Exercise aim = The listing below is to be written out word for word, minus its images.

Input records =
*** Begin section ***

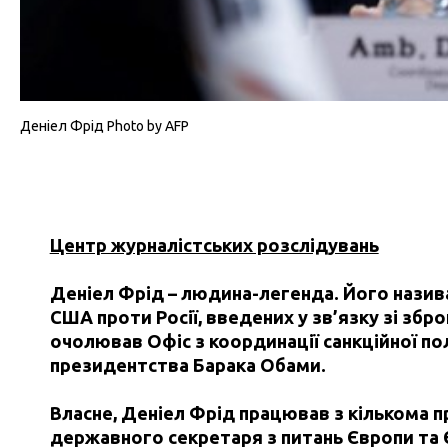
Деніел Фрід Photo by AFP
Центр журналістських розслідувань
Деніел Фрід – людина-легенда. Його назив
США проти Росії, введених у зв’язку зі збр
очолював Офіс з координації санкційної п
президентства Барака Обами.
Власне, Деніел Фрід працював з кількома 
державного секретаря з питань Європи та Є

*** End section ***

Task output =
Деніел Фрід Photo by AFP
Центр журналістських розслідувань
Деніел Фрід – людина-легенда. Його назив
США проти Росії, введених у зв’язку зі збр
очолював Офіс з координації санкційної п
президентства Барака Обами.
Власне, Деніел Фрід працював з кількома 
державного секретаря з питань Європи та Є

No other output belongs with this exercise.